The task: Every record below, from first to last: print it exactly as shown.

Stored items:
--- START ---
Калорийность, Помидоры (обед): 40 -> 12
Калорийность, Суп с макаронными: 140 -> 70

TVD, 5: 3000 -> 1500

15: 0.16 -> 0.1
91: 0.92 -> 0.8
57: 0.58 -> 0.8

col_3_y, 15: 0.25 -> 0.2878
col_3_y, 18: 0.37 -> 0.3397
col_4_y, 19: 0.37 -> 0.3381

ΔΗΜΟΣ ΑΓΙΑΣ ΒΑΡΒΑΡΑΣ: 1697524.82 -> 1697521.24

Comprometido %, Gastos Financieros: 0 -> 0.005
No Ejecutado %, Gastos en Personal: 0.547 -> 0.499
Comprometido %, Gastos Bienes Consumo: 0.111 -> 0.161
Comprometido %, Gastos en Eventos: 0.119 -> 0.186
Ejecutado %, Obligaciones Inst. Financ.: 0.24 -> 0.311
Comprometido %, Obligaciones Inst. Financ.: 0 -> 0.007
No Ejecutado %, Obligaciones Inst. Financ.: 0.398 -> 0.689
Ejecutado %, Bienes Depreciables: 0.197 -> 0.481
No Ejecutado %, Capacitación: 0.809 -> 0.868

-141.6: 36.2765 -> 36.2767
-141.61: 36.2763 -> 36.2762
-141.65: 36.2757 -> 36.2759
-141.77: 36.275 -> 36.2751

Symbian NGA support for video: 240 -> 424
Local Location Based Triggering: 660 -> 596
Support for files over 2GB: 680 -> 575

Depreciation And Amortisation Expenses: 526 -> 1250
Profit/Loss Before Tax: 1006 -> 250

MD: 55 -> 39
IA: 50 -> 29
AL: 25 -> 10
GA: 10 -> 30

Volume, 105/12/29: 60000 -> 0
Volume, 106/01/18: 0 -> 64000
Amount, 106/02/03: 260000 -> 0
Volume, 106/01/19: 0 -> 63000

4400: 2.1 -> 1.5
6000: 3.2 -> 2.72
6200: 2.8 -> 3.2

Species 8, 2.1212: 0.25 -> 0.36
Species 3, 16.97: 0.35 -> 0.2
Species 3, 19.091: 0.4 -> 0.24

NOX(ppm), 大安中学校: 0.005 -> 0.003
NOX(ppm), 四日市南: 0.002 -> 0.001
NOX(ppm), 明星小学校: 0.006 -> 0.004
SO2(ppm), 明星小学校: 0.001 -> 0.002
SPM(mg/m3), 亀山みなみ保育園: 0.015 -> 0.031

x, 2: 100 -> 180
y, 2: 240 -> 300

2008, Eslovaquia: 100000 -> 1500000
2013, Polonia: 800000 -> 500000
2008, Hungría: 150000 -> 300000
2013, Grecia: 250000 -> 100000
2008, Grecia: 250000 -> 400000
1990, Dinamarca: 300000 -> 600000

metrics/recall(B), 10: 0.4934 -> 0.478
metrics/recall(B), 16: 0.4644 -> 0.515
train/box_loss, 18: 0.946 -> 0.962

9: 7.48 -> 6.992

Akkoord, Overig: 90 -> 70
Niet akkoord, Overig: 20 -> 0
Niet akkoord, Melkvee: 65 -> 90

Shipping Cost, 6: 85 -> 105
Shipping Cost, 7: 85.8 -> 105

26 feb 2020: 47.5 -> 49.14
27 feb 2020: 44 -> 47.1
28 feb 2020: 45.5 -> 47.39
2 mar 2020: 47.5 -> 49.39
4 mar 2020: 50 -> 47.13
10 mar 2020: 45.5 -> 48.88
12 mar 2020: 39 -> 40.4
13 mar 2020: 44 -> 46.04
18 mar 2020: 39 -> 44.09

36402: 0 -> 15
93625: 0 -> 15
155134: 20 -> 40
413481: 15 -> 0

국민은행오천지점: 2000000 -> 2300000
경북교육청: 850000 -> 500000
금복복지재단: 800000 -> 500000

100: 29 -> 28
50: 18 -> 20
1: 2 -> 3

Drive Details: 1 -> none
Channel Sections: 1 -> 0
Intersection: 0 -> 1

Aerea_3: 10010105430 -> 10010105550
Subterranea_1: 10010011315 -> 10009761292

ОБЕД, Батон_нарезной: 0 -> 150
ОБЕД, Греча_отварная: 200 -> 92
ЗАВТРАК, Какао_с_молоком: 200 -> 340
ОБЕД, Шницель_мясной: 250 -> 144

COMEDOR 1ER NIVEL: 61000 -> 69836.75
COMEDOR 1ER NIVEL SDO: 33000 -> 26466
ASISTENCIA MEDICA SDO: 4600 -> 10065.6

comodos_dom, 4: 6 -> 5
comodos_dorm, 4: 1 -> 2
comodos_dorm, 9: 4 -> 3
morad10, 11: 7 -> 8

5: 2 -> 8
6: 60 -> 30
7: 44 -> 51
--- END ---
Exercise response:
Калорийность, Помидоры (обед): 40 -> 12
Калорийность, Суп с макаронными: 140 -> 70

TVD, 5: 3000 -> 1500

15: 0.16 -> 0.1
91: 0.92 -> 0.8
57: 0.58 -> 0.8

col_3_y, 15: 0.25 -> 0.2878
col_3_y, 18: 0.37 -> 0.3397
col_4_y, 19: 0.37 -> 0.3381

ΔΗΜΟΣ ΑΓΙΑΣ ΒΑΡΒΑΡΑΣ: 1697524.82 -> 1697521.24

Comprometido %, Gastos Financieros: 0 -> 0.005
No Ejecutado %, Gastos en Personal: 0.547 -> 0.499
Comprometido %, Gastos Bienes Consumo: 0.111 -> 0.161
Comprometido %, Gastos en Eventos: 0.119 -> 0.186
Ejecutado %, Obligaciones Inst. Financ.: 0.24 -> 0.311
Comprometido %, Obligaciones Inst. Financ.: 0 -> 0.007
No Ejecutado %, Obligaciones Inst. Financ.: 0.398 -> 0.689
Ejecutado %, Bienes Depreciables: 0.197 -> 0.481
No Ejecutado %, Capacitación: 0.809 -> 0.868

-141.6: 36.2765 -> 36.2767
-141.61: 36.2763 -> 36.2762
-141.65: 36.2757 -> 36.2759
-141.77: 36.275 -> 36.2751

Symbian NGA support for video: 240 -> 424
Local Location Based Triggering: 660 -> 596
Support for files over 2GB: 680 -> 575

Depreciation And Amortisation Expenses: 526 -> 1250
Profit/Loss Before Tax: 1006 -> 250

MD: 55 -> 39
IA: 50 -> 29
AL: 25 -> 10
GA: 10 -> 30

Volume, 105/12/29: 60000 -> 0
Volume, 106/01/18: 0 -> 64000
Amount, 106/02/03: 260000 -> 0
Volume, 106/01/19: 0 -> 63000

4400: 2.1 -> 1.5
6000: 3.2 -> 2.72
6200: 2.8 -> 3.2

Species 8, 2.1212: 0.25 -> 0.36
Species 3, 16.97: 0.35 -> 0.2
Species 3, 19.091: 0.4 -> 0.24

NOX(ppm), 大安中学校: 0.005 -> 0.003
NOX(ppm), 四日市南: 0.002 -> 0.001
NOX(ppm), 明星小学校: 0.006 -> 0.004
SO2(ppm), 明星小学校: 0.001 -> 0.002
SPM(mg/m3), 亀山みなみ保育園: 0.015 -> 0.031

x, 2: 100 -> 180
y, 2: 240 -> 300

2008, Eslovaquia: 100000 -> 1500000
2013, Polonia: 800000 -> 500000
2008, Hungría: 150000 -> 300000
2013, Grecia: 250000 -> 100000
2008, Grecia: 250000 -> 400000
1990, Dinamarca: 300000 -> 600000

metrics/recall(B), 10: 0.4934 -> 0.478
metrics/recall(B), 16: 0.4644 -> 0.515
train/box_loss, 18: 0.946 -> 0.962

9: 7.48 -> 6.992

Akkoord, Overig: 90 -> 70
Niet akkoord, Overig: 20 -> 0
Niet akkoord, Melkvee: 65 -> 90

Shipping Cost, 6: 85 -> 105
Shipping Cost, 7: 85.8 -> 105

26 feb 2020: 47.5 -> 49.14
27 feb 2020: 44 -> 47.1
28 feb 2020: 45.5 -> 47.39
2 mar 2020: 47.5 -> 49.39
4 mar 2020: 50 -> 47.13
10 mar 2020: 45.5 -> 48.88
12 mar 2020: 39 -> 40.4
13 mar 2020: 44 -> 46.04
18 mar 2020: 39 -> 44.09

36402: 0 -> 15
93625: 0 -> 15
155134: 20 -> 40
413481: 15 -> 0

국민은행오천지점: 2000000 -> 2300000
경북교육청: 850000 -> 500000
금복복지재단: 800000 -> 500000

100: 29 -> 28
50: 18 -> 20
1: 2 -> 3

Drive Details: 1 -> none
Channel Sections: 1 -> 0
Intersection: 0 -> 1

Aerea_3: 10010105430 -> 10010105550
Subterranea_1: 10010011315 -> 10009761292

ОБЕД, Батон_нарезной: 0 -> 150
ОБЕД, Греча_отварная: 200 -> 92
ЗАВТРАК, Какао_с_молоком: 200 -> 340
ОБЕД, Шницель_мясной: 250 -> 144

COMEDOR 1ER NIVEL: 61000 -> 69836.75
COMEDOR 1ER NIVEL SDO: 33000 -> 26466
ASISTENCIA MEDICA SDO: 4600 -> 10065.6

comodos_dom, 4: 6 -> 5
comodos_dorm, 4: 1 -> 2
comodos_dorm, 9: 4 -> 3
morad10, 11: 7 -> 8

5: 2 -> 8
6: 60 -> 30
7: 44 -> 51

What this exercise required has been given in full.